An April 2006 study by the National Renewable Energy Laboratory assessed the benefits PHEVs could provide for wind energy, concluding that “PHEVs could be a significant enabling factor for increased penetration of wind energy.”7 This study examined three scenarios for PHEV penetration by the year 2050: An aggressive scenario in which 50 percent of the nation’s light-duty vehicles are replaced by PHEVs with an effective battery-powered driving range of 60 miles; a more conservative scenario with a lower penetration; and a scenario with no PHEV use. In the high-PHEV scenario, the benefits of PHEVs allow windpower to double its market penetration compared to the scenario without PHEVs. While overall electricity use increases by 7.3 percent in this scenario because of the additional demand from PHEVs, the use of natural gas and coal actually decreases because wind energy provides a significant share of the electricity for the PHEVs.
The scenario with a lower penetration of PHEVs also found significant benefits for wind power, with wind generation increasing by 13 percent over the no-PHEVs scenario. Aggregate emissions were reduced in both the aggressive and conservative PHEV scenarios, as more transportation energy comes from clean, inexhaustible, and domestically-produced wind energy.
Wind-powered cars aren’t the only solution to the transportation sector’s environmental and energy-independence challenges. Meeting those challenges inevitably will mean dramatic changes to entire sectors of the economy—a reality that makes consideration of multiple models an appropriate and necessary response.
Yet wind power, enjoying its newfound position as a mainstream energy source, seems to be at the center of most plans for America’s energy future. This year, for example, T. Boone Pickens unveiled an energy plan under which much of the nation’s vehicle fleet would be powered not by electricity but by natural gas. In unveiling the plan, Pickens captured the public’s attention with a multi-million dollar media campaign rife with spinning wind turbines.
Under the Pickens plan, wind power would replace large amounts of natural-gas fired generation in the electric industry, freeing the natural gas saved to be used in the transportation sector. So regardless of the model, wind energy will be a key part of the equation for cutting dependence on foreign oil. And under that new paradigm, 20-percent wind energy penetration becomes only a starting point.
1. 20 percent Wind Energy by 2030, U.S. Department of Energy Office of Efficiency and Renewable Energy, July 2008.
2. “Impacts Assessment of Plug-In Hybrid Vehicles on Electric Utilities and Regional U.S. Power Grids – Part 1: Technical Analysis”, Pacific Northwest National Laboratory, November 2007.
3. Environmental Assessment of Plug-In Hybrid Electric Vehicles, EPRI and NRDC Report, 2007.

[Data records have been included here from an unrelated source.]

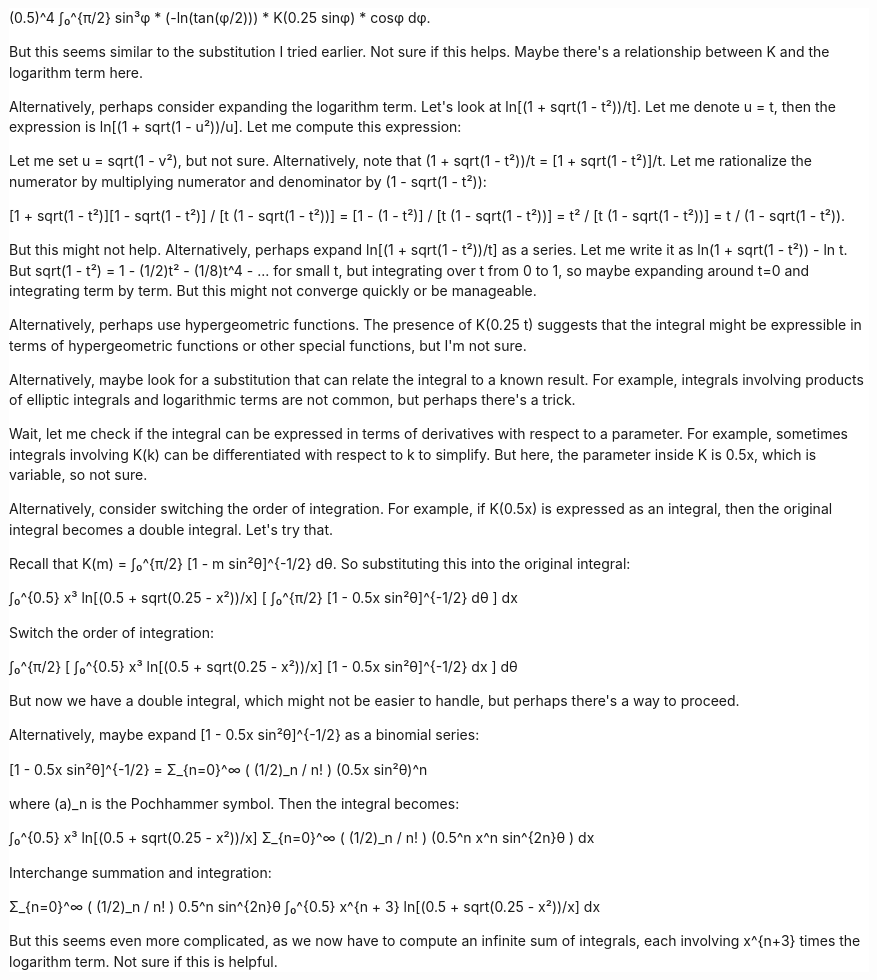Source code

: (0.5)^4 ∫₀^{π/2} sin³φ * (-ln(tan(φ/2))) * K(0.25 sinφ) * cosφ dφ.

But this seems similar to the substitution I tried earlier. Not sure if this helps. Maybe there's a relationship between K and the logarithm term here.

Alternatively, perhaps consider expanding the logarithm term. Let's look at ln[(1 + sqrt(1 - t²))/t]. Let me denote u = t, then the expression is ln[(1 + sqrt(1 - u²))/u]. Let me compute this expression:

Let me set u = sqrt(1 - v²), but not sure. Alternatively, note that (1 + sqrt(1 - t²))/t = [1 + sqrt(1 - t²)]/t. Let me rationalize the numerator by multiplying numerator and denominator by (1 - sqrt(1 - t²)):

[1 + sqrt(1 - t²)][1 - sqrt(1 - t²)] / [t (1 - sqrt(1 - t²))] = [1 - (1 - t²)] / [t (1 - sqrt(1 - t²))] = t² / [t (1 - sqrt(1 - t²))] = t / (1 - sqrt(1 - t²)).

But this might not help. Alternatively, perhaps expand ln[(1 + sqrt(1 - t²))/t] as a series. Let me write it as ln(1 + sqrt(1 - t²)) - ln t. But sqrt(1 - t²) = 1 - (1/2)t² - (1/8)t^4 - ... for small t, but integrating over t from 0 to 1, so maybe expanding around t=0 and integrating term by term. But this might not converge quickly or be manageable.

Alternatively, perhaps use hypergeometric functions. The presence of K(0.25 t) suggests that the integral might be expressible in terms of hypergeometric functions or other special functions, but I'm not sure.

Alternatively, maybe look for a substitution that can relate the integral to a known result. For example, integrals involving products of elliptic integrals and logarithmic terms are not common, but perhaps there's a trick.

Wait, let me check if the integral can be expressed in terms of derivatives with respect to a parameter. For example, sometimes integrals involving K(k) can be differentiated with respect to k to simplify. But here, the parameter inside K is 0.5x, which is variable, so not sure.

Alternatively, consider switching the order of integration. For example, if K(0.5x) is expressed as an integral, then the original integral becomes a double integral. Let's try that.

Recall that K(m) = ∫₀^{π/2} [1 - m sin²θ]^{-1/2} dθ. So substituting this into the original integral:

∫₀^{0.5} x³ ln[(0.5 + sqrt(0.25 - x²))/x] [ ∫₀^{π/2} [1 - 0.5x sin²θ]^{-1/2} dθ ] dx

Switch the order of integration:

∫₀^{π/2} [ ∫₀^{0.5} x³ ln[(0.5 + sqrt(0.25 - x²))/x] [1 - 0.5x sin²θ]^{-1/2} dx ] dθ

But now we have a double integral, which might not be easier to handle, but perhaps there's a way to proceed.

Alternatively, maybe expand [1 - 0.5x sin²θ]^{-1/2} as a binomial series:

[1 - 0.5x sin²θ]^{-1/2} = Σ_{n=0}^∞ ( (1/2)_n / n! ) (0.5x sin²θ)^n

where (a)_n is the Pochhammer symbol. Then the integral becomes:

∫₀^{0.5} x³ ln[(0.5 + sqrt(0.25 - x²))/x] Σ_{n=0}^∞ ( (1/2)_n / n! ) (0.5^n x^n sin^{2n}θ ) dx

Interchange summation and integration:

Σ_{n=0}^∞ ( (1/2)_n / n! ) 0.5^n sin^{2n}θ ∫₀^{0.5} x^{n + 3} ln[(0.5 + sqrt(0.25 - x²))/x] dx

But this seems even more complicated, as we now have to compute an infinite sum of integrals, each involving x^{n+3} times the logarithm term. Not sure if this is helpful.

4. “Plug In Hybrids on the Horizon,” EPRI Journal, Spring 2008.
5. Potential Impacts of Plug-in Hybrid Electric Vehicles on Regional Power Generation, Stanton W. Hadley and Alexandra Tsvetkova, Oak Ridge National Laboratory, January 2008.
6. EPRI Press Release, “EPRI, GM, 34 Utilities Collaborate to Advance Plug-In Hybrid Electric Vehicles,” July 22, 2008.
7. A Preliminary Assessment of Plug-In Hybrid Electric Vehicles on Wind Energy Markets, W. Short and P. Denholm, National Renewable Energy Laboratory, Technical Report NREL/TP-620-39729, April 2006.